Bagaimana Kualitas Pelayanan Transjakarta?

Selama hampir sembilan sampai sepuluh tahun sejak transjakarta diperkenalkan di Jakarta. Pada saat diperkenalkannya, transjakarta betul – betul diharapkan akan menjadi sistem baru yang dapat mengurangi kemacetan Jakarta yang semakin parah setiap tahunnya. Transjakarta diharapkan menjadi seperti sebuah lampu yang menerangi “neraka lalu lintas” Jakarta.

Seiring berjalannya waktu, kepraktisan transjakarta kini sudah menjadi sebuah pertanyaan. Pada waktu pagi dan sore  naik dari terminal pemberangkatan luar biasa susah, jumlah penumpangnya sangat banyak.  Seharusnya pada saat – saat itu lebih banyak bus  yang dioperasikan dengan interval pendek, tetapi rupanya itu tidak terjadi. Bukan hanya pagi dan sore saja, di siang hari pun jumlah bus yang beroperasi dirasakan masih kurang. 

Kita kadang harus menunggu bus transjakarta 10 menit, 20 menit atau lebih, tetapi bus  tidak datang juga. Begitu datang bus sudah penuh sekali sehingga tidak mungkin bisa naik, kalaupun 15 menit kemudian bus lain datang lagi tetapi padatnya pun sama. Pas kadang kita kebelet ingin kebelakang, toilet umum pun kadang tidak tersedia, padahal ini vital di fasilitas umum seperti halte transjakarta. Ada kalanya transjakarta praktis, tetapi dari segi kualitas pelayanannya masih banyak yang perlu diperbaiki.

Dengan membuat jalur khusus dengan mempersempit jalan dan juga sudah disterilkan seharusnya bisa dioperasikan bus lebih sering atau lebih banyak. Kalau tidak begitu jalur busway hanya menjadi pemborosan jalan sekaligus mengganggu kendaraan lain saja.

Mengubah atau meningkatkan status Transjakarta sehingga mampu mengelola 1000 bus baru yang akan didatangkan, seharusnya tidak membutuhkan waktu lama. Diperkirakan pelaksanaan pembahasan hingga pengesahan hanya memakan waktu satu bulan. Masyarakat sudah menanti-nanti keberadaan bus – bus baru itu, seharusnya di akhir tahun 2013 kemarin sudah bisa dirasakan manfaatnya.

Bila pengadaan 1000 bus baru yang akan dibeli dengan anggaran sebesar Rp 500 miliar itu harus menunggu pengambilalihan PPD, maka bisa berdampak keterlambatan dalam penyerapan anggaran. Bila persoalan BUMD yang mengelola ribuan bus telah selesai, maka Pemprov DKI Jakarta tetap bisa mengurus pengambilan PPD tanpa harus terburu-buru.

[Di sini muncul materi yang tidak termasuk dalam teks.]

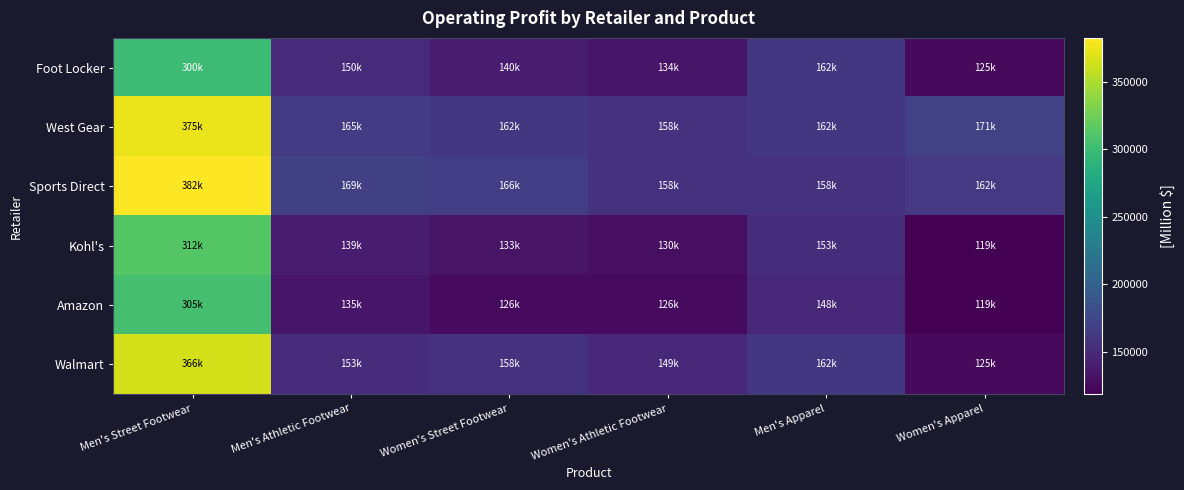

Which series changed the most between Women's Street Footwear and Men's Apparel?

Amazon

Di samping itu, pengelolaan tiket transjakarta juga masih manual. Dalam satu hari, uang tiket tiap halte bisa mencapai Rp 1 miliar. Uang tunai tersebut kemudian diambil oleh karyawan Bank DKI. Pengelolaan manual ini sangat mungkin rawan penyalahgunaan. Pemprov DKI Jakarta dan DPRD DKI Jakarta telah mengesahkan peraturan daerah pembentukan PT Transjakarta pada akhir 2013. Seharusnya langkah ini dilakukan untuk mempercepat pelayanan yang profesional bagi penumpang.

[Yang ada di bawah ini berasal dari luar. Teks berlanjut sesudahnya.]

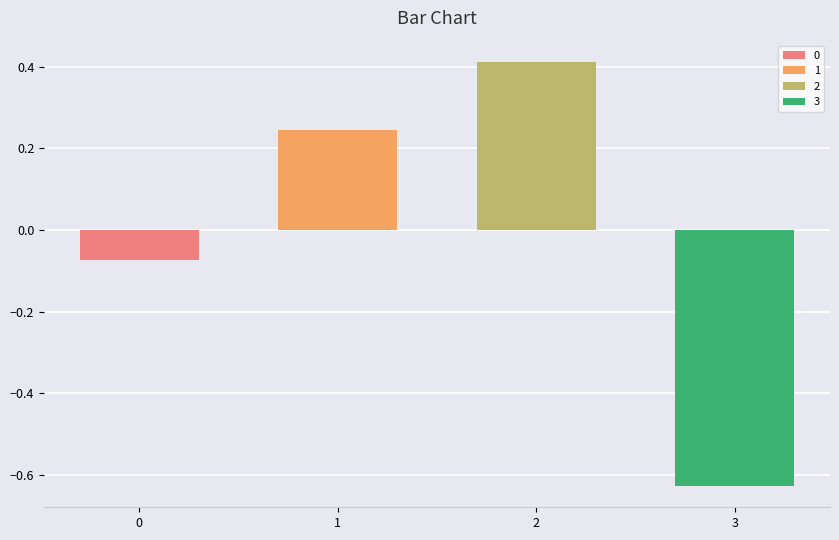

Are the bars horizontal?

No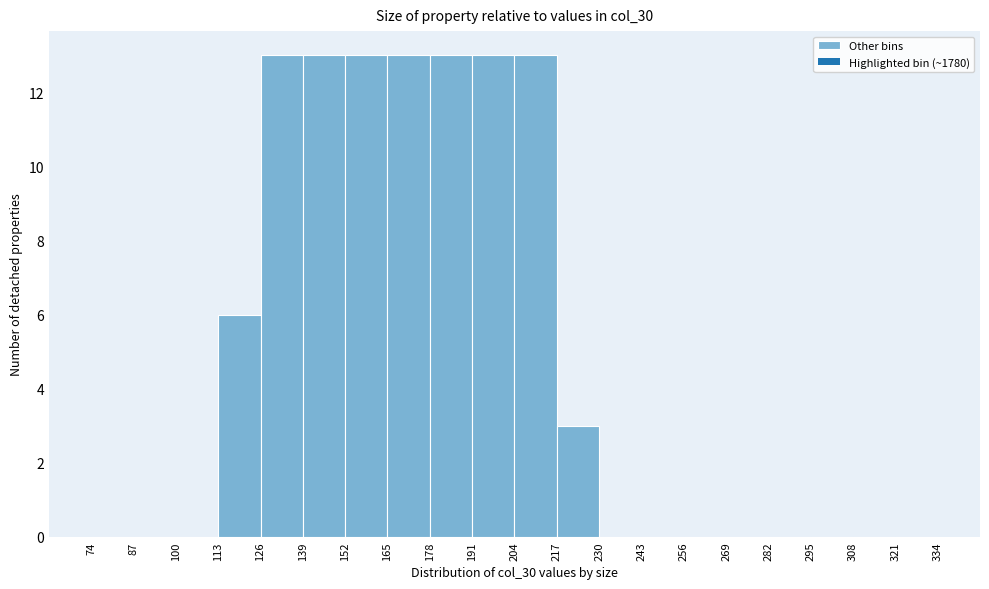

Reading left to right, transcribe this chart: for each bar, give the range it covers on the x-axis and its height. The values are not printed on the chart, so give them approximately, as read against the axis.

74 to 87: 0
87 to 100: 0
100 to 113: 0
113 to 126: 6
126 to 139: 13
139 to 152: 13
152 to 165: 13
165 to 178: 13
178 to 191: 13
191 to 204: 13
204 to 217: 13
217 to 230: 3
230 to 243: 0
243 to 256: 0
256 to 269: 0
269 to 282: 0
282 to 295: 0
295 to 308: 0
308 to 321: 0
321 to 334: 0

Minimnya sarana atau fasilitas penunjang untuk kaum difabel (different ability people) di dalam halte maupun dalam bus Transjakarta juga banyak dikeluhkan. Salah satu contohnya adalah penggunaan tangga yang masih banyak.  Selain itu petugas juga kadang kurang bersahabat dengan penyandang difabel. Tanpa adanya fasilitas khusus, para penyandang disabilitas sangat kesulitan untuk melakukan aktivitas di jalanan.

Pengelola TransJakarta juga agar lebih memperhatikan perawatan unit bus yang mereka operasikan. TransJakarta harus mengontrol lebih detail lagi, kejadian transjakarta yang copot rodanya dan juga beberapa bus transjakarta yang mengalami kebakaran harusnya jadi pelajaran ke depannya.

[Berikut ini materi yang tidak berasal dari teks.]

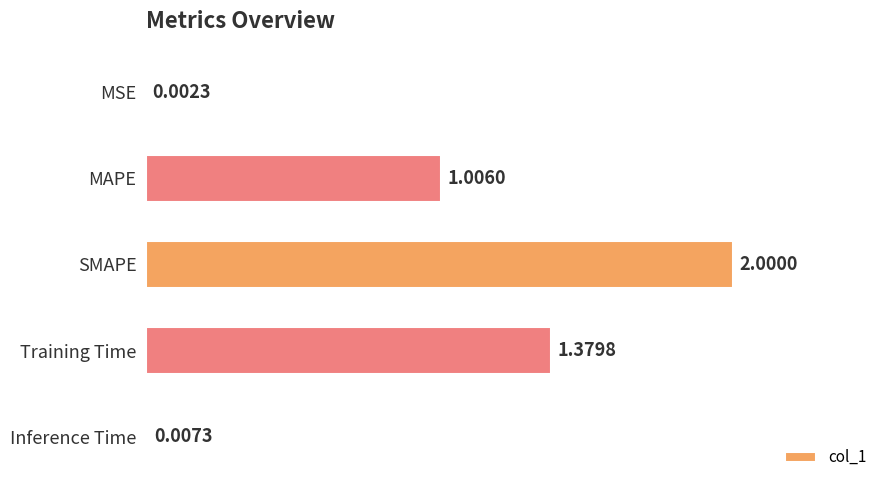

Where is the data nearest to the value 1?

MAPE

Lingkungan bus transjakarta ternyata juga sering tidak aman bagi kaum hawa. Buktinya, banyak penumpang perempuan yang masih saja mengalami pelecehan seksual di dalam maupun di luar bus. Bahkan beberapa kasus pelecehan seksual, ada pelakunya yang melibatkan petugas transjakarta sendiri. Bagaimana kabar pemisahan penumpang laki-laki dan perempuan di atas bus?